WHAT YOU ARE ASKED TO DO: Take every line containing "Ikarion" out of the records.

***

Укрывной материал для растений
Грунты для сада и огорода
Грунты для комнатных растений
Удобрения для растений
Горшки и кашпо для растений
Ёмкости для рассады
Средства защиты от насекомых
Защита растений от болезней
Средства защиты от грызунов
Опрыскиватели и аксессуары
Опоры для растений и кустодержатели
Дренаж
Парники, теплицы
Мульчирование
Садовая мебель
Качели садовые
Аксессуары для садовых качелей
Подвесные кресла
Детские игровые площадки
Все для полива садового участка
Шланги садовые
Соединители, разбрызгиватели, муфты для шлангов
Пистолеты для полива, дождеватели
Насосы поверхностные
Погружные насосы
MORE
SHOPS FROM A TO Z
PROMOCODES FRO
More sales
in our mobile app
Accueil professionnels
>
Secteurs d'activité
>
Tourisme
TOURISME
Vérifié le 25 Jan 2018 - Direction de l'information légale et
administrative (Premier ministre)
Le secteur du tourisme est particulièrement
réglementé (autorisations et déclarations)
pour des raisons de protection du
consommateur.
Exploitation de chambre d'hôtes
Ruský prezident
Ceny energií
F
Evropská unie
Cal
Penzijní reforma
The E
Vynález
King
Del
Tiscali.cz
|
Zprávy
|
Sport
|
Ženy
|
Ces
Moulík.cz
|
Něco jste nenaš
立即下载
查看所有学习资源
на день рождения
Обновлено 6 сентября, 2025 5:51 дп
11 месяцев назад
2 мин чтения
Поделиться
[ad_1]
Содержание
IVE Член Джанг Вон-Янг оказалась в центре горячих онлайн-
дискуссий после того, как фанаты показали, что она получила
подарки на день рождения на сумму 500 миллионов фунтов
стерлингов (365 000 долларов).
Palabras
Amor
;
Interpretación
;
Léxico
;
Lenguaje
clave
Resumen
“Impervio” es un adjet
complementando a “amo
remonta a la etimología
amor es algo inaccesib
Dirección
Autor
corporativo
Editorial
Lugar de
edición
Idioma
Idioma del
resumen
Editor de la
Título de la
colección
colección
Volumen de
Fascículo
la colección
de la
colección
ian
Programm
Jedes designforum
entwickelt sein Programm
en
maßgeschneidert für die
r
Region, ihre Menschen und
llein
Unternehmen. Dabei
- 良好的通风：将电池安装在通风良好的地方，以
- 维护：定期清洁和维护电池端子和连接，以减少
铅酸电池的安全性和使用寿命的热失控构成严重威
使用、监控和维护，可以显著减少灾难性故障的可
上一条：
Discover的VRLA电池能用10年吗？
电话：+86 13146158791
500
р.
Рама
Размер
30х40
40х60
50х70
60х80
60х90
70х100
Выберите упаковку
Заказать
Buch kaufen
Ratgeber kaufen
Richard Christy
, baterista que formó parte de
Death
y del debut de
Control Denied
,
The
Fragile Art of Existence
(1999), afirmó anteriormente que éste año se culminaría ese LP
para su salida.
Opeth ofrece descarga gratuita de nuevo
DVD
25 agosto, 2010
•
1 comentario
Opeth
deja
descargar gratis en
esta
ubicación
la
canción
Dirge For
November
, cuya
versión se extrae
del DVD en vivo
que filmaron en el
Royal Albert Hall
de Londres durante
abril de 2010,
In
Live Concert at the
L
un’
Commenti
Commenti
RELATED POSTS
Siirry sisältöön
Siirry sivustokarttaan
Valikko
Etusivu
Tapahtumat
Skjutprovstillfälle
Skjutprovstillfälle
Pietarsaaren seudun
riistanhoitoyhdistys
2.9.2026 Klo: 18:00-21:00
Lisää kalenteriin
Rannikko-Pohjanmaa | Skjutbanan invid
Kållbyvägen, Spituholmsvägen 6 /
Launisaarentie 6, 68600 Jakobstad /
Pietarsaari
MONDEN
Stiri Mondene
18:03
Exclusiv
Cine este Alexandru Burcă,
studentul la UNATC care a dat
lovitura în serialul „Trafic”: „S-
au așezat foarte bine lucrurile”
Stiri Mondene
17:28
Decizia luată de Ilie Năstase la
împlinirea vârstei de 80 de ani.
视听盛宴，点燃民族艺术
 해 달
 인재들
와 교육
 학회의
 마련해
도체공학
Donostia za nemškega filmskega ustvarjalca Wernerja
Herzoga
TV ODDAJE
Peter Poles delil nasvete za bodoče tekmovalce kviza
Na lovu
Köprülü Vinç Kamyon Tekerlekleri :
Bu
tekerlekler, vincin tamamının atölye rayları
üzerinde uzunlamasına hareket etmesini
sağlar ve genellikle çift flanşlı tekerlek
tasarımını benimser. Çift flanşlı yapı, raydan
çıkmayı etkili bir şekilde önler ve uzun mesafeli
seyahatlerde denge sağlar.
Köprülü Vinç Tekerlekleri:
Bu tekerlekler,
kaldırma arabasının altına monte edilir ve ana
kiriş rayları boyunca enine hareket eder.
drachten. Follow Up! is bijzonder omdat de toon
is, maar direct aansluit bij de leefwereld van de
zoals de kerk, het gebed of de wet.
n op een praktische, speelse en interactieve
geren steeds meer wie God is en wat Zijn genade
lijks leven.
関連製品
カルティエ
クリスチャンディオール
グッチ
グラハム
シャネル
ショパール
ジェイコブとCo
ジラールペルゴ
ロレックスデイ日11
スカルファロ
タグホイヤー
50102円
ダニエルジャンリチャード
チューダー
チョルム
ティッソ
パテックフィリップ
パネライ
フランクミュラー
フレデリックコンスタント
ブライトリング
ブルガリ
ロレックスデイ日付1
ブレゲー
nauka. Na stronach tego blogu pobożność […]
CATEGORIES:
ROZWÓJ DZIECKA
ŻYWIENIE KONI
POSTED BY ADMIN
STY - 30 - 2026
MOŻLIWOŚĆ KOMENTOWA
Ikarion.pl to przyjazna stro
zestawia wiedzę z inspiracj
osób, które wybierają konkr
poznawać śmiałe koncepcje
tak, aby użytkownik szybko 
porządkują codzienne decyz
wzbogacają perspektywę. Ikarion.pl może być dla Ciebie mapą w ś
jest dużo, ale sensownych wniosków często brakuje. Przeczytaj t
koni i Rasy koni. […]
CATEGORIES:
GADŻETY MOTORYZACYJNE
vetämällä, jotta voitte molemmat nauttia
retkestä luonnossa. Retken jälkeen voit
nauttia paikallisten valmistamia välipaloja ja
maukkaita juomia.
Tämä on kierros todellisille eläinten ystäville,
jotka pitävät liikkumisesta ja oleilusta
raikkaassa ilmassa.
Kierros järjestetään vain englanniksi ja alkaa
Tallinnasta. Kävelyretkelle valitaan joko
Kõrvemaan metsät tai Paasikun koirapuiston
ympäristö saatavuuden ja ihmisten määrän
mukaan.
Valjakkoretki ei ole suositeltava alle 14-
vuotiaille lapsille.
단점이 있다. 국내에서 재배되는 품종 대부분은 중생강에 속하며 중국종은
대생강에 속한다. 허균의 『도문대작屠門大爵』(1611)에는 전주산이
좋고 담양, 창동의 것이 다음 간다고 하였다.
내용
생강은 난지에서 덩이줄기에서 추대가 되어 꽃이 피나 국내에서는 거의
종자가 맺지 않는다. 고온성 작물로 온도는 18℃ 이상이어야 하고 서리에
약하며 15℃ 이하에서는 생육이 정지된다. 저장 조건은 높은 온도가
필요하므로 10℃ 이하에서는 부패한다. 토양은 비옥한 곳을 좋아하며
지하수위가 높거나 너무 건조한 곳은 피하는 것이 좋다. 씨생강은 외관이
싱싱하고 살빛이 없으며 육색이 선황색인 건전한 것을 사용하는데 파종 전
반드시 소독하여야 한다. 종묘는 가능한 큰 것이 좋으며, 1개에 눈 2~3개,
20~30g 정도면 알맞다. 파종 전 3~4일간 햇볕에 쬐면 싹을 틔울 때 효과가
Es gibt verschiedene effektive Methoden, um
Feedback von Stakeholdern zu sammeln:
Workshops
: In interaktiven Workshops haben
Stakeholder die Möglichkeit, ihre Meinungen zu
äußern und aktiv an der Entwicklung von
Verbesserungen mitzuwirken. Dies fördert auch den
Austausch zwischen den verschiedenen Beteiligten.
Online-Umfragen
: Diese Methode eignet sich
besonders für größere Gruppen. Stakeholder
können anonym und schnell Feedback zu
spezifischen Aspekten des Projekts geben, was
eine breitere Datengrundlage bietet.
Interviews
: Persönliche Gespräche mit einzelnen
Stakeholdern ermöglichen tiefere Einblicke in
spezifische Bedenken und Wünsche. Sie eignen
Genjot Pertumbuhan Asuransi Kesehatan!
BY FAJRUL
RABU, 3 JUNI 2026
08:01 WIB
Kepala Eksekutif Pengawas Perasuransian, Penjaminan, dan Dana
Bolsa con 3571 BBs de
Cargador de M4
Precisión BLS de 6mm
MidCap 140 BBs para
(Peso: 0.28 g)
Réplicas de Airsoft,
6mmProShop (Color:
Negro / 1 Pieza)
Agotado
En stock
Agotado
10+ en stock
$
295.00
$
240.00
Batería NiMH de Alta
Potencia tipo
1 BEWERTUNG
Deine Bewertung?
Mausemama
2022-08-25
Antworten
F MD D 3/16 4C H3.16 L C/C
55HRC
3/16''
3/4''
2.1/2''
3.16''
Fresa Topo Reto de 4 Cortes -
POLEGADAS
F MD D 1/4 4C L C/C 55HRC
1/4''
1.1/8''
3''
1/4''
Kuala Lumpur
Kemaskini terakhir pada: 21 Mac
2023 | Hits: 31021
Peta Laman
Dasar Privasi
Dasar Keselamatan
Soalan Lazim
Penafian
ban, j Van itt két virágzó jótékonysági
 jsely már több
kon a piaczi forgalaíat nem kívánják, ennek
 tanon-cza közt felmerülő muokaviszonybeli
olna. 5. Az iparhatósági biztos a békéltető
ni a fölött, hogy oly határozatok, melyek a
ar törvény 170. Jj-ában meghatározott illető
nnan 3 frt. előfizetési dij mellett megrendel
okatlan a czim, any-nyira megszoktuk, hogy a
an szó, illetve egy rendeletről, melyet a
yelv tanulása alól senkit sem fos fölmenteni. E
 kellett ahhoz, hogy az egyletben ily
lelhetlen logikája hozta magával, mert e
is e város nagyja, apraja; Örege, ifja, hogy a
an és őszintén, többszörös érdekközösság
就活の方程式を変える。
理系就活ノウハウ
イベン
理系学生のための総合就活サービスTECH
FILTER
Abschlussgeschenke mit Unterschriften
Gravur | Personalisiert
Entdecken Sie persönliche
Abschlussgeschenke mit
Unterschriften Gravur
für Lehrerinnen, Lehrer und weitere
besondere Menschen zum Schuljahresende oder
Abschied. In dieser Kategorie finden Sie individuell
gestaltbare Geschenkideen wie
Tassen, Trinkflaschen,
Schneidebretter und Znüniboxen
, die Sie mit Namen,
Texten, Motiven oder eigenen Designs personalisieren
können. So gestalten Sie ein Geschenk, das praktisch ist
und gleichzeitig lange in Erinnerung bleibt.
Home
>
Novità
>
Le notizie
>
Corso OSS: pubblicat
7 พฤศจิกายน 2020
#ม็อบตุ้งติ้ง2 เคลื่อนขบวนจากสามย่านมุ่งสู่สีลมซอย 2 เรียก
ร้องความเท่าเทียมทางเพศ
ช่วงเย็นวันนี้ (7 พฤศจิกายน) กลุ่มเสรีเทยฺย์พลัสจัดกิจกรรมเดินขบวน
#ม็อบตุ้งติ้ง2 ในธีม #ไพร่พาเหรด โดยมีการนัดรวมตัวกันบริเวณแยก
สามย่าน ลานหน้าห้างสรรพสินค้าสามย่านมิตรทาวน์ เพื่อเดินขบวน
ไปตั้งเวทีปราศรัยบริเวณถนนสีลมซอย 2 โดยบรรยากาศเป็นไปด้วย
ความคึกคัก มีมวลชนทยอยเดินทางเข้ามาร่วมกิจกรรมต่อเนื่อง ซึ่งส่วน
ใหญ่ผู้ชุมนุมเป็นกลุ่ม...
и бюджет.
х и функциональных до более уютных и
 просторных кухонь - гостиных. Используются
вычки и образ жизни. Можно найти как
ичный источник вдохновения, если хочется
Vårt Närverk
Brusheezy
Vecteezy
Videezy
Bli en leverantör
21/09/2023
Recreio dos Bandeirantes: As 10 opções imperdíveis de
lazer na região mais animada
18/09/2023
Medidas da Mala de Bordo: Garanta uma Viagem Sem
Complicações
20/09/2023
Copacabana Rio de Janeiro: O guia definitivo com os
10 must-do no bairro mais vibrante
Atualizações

***

RESULT OF THIS TASK:
Ikarion.pl to przyjazna stro
wzbogacają perspektywę. Ikarion.pl może być dla Ciebie mapą w ś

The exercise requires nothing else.